Claim Denied? A Practical Guide to Fighting Health Insurance Rejections

Health insurance is supposed to protect us when life throws a curveball. Yet, for many people, the shock comes when their insurer refuses to pay a claim they thought was covered. According to the Kaiser Family Foundation, nearly one in five in-network claims (18%) filed under Affordable Care Act marketplace plans were denied in 2022. That’s a significant number, and it shows just how common the problem has become.

The silver lining? A denial is rarely the end of the road. With patience, the right documents, and a clear understanding of your policy, many rejections can be overturned.

Why Insurers Say “No”

Sometimes denials happen because of technical slip-ups, and sometimes they stem from real limits in a policy. Common reasons include:

  • Missing paperwork or incorrect billing codes.
  • A treatment not listed under the plan’s coverage.
  • Services done without prior authorization.
  • Visiting an out-of-network doctor or hospital.
  • Something as simple as a typo in your name or ID number.

👉 Always request the Explanation of Benefits (EOB). It’s the insurer’s written justification for the denial, and it’s the first piece of evidence you’ll need.

Step 1: Read the Denial Notice Closely

Your denial letter should spell out:

  • The exact reason for the rejection.
  • Which part of your policy they’re leaning on.
  • How long you have to file an appeal.

Don’t just skim it.

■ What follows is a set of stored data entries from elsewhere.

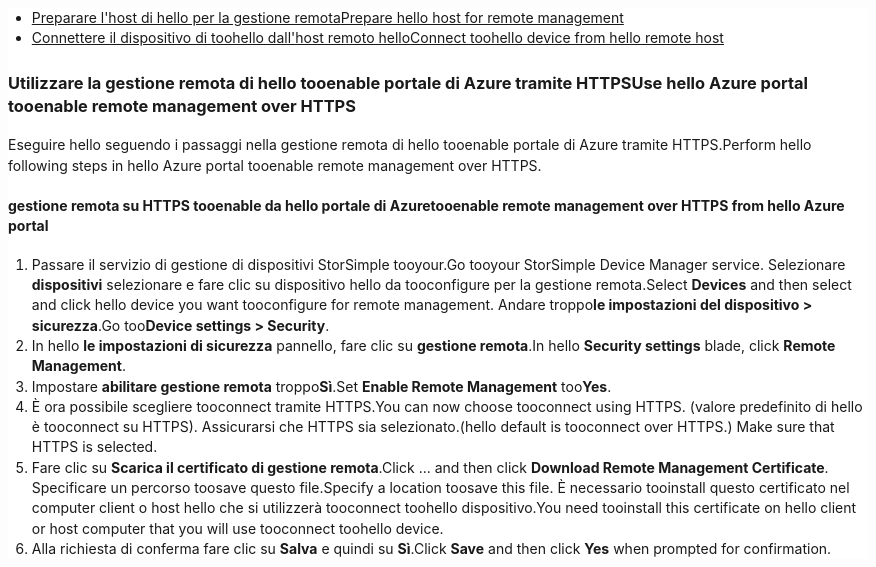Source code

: * [<span data-ttu-id="df81a-177">Preparare l'host di hello per la gestione remota</span><span class="sxs-lookup"><span data-stu-id="df81a-177">Prepare hello host for remote management</span></span>](#prepare-the-host-for-remote-management)
* [<span data-ttu-id="df81a-178">Connettere il dispositivo di toohello dall'host remoto hello</span><span class="sxs-lookup"><span data-stu-id="df81a-178">Connect toohello device from hello remote host</span></span>](#connect-to-the-device-from-the-remote-host)

### <a name="use-hello-azure-portal-tooenable-remote-management-over-https"></a><span data-ttu-id="df81a-179">Utilizzare la gestione remota di hello tooenable portale di Azure tramite HTTPS</span><span class="sxs-lookup"><span data-stu-id="df81a-179">Use hello Azure portal tooenable remote management over HTTPS</span></span>

<span data-ttu-id="df81a-180">Eseguire hello seguendo i passaggi nella gestione remota di hello tooenable portale di Azure tramite HTTPS.</span><span class="sxs-lookup"><span data-stu-id="df81a-180">Perform hello following steps in hello Azure portal tooenable remote management over HTTPS.</span></span>

#### <a name="tooenable-remote-management-over-https-from-hello-azure-portal"></a><span data-ttu-id="df81a-181">gestione remota su HTTPS tooenable da hello portale di Azure</span><span class="sxs-lookup"><span data-stu-id="df81a-181">tooenable remote management over HTTPS from hello Azure portal</span></span>

1. <span data-ttu-id="df81a-182">Passare il servizio di gestione di dispositivi StorSimple tooyour.</span><span class="sxs-lookup"><span data-stu-id="df81a-182">Go tooyour StorSimple Device Manager service.</span></span> <span data-ttu-id="df81a-183">Selezionare **dispositivi** selezionare e fare clic su dispositivo hello da tooconfigure per la gestione remota.</span><span class="sxs-lookup"><span data-stu-id="df81a-183">Select **Devices** and then select and click hello device you want tooconfigure for remote management.</span></span> <span data-ttu-id="df81a-184">Andare troppo**le impostazioni del dispositivo > sicurezza**.</span><span class="sxs-lookup"><span data-stu-id="df81a-184">Go too**Device settings > Security**.</span></span>
2. <span data-ttu-id="df81a-185">In hello **le impostazioni di sicurezza** pannello, fare clic su **gestione remota**.</span><span class="sxs-lookup"><span data-stu-id="df81a-185">In hello **Security settings** blade, click **Remote Management**.</span></span>
3. <span data-ttu-id="df81a-186">Impostare **abilitare gestione remota** troppo**Sì**.</span><span class="sxs-lookup"><span data-stu-id="df81a-186">Set **Enable Remote Management** too**Yes**.</span></span>
4. <span data-ttu-id="df81a-187">È ora possibile scegliere tooconnect tramite HTTPS.</span><span class="sxs-lookup"><span data-stu-id="df81a-187">You can now choose tooconnect using HTTPS.</span></span> <span data-ttu-id="df81a-188">(valore predefinito di hello è tooconnect su HTTPS). Assicurarsi che HTTPS sia selezionato.</span><span class="sxs-lookup"><span data-stu-id="df81a-188">(hello default is tooconnect over HTTPS.) Make sure that HTTPS is selected.</span></span>
5. <span data-ttu-id="df81a-189">Fare clic su **Scarica il certificato di gestione remota**.</span><span class="sxs-lookup"><span data-stu-id="df81a-189">Click ... and then click **Download Remote Management Certificate**.</span></span> <span data-ttu-id="df81a-190">Specificare un percorso toosave questo file.</span><span class="sxs-lookup"><span data-stu-id="df81a-190">Specify a location toosave this file.</span></span> <span data-ttu-id="df81a-191">È necessario tooinstall questo certificato nel computer client o host hello che si utilizzerà tooconnect toohello dispositivo.</span><span class="sxs-lookup"><span data-stu-id="df81a-191">You need tooinstall this certificate on hello client or host computer that you will use tooconnect toohello device.</span></span>
6. <span data-ttu-id="df81a-192">Alla richiesta di conferma fare clic su **Salva** e quindi su **Sì**.</span><span class="sxs-lookup"><span data-stu-id="df81a-192">Click **Save** and then click **Yes** when prompted for confirmation.</span></span>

Highlight the key parts and keep it on file—you’ll need those details later.

Step 2: Double-Check Against Your Policy

Next, pull out your policy documents (yes, the ones we all tend to leave in a drawer). Look for:

  • Coverage caps—like a limit on the number of therapy sessions.
  • Exclusions—such as “experimental” or “cosmetic” treatments.
  • Rules around what counts as “medically necessary.”

Sometimes, the insurer is correct. Other times, the denial comes from misinterpreting the terms.

Step 3: Collect Your Evidence

To strengthen your case, gather anything that supports why the treatment was essential:

  • A detailed letter from your doctor.
  • Test results, scans, or lab reports.
  • Corrected hospital billing codes.
  • Any referrals or prior approvals you obtained.

The stronger the medical evidence, the harder it is for the insurer to brush off your appeal.

Step 4: Submit an Internal Appeal

Insurers are legally required to offer an internal review. Depending on your policy, you may have anywhere from 30 to 180 days to file.

When writing your appeal:

  • Be clear and factual.
  • Reference the denial reason directly.
  • Attach all supporting documents.

Think of it less like a complaint and more like presenting your case to a reviewer who wasn’t there the first time.

Step 5: Escalate to an External Review

If the insurer still says no, you don’t have to stop there. Under U.S. law, you can request an independent external review. This means an outside medical expert takes a fresh look at your case.

Here’s where persistence pays: studies show that 40% to 50% of denials are overturned during external reviews. That’s nearly a coin toss in your favor if you push through.

How Denials Play Out in Numbers

Process Stage Percentage What It Means for You
Initial Claim Denials (2022) 18% Nearly 1 in 5 claims hit a snag
Internal Appeals Success ~25–30% A quarter are resolved at this stage
External Review Overturns 40–50% Many patients win when it leaves the insurer’s hands

Pitfalls to Watch For

  • Waiting too long and missing the deadline.
  • Sending an appeal without medical backing.
  • Forgetting to keep copies of letters, emails, or call notes.

Even something small—like noting the date and time of a phone call—can tip the scales if your case drags on.

Final Takeaway

A denied claim feels like a door slamming shut, but in reality, it’s just one step in a longer process. With documentation, persistence, and the willingness to challenge a first decision, you can often get the coverage you’re entitled to.

And if it gets overwhelming, remember you’re not alone. State insurance departments and patient advocacy groups can step in with guidance at little or no cost.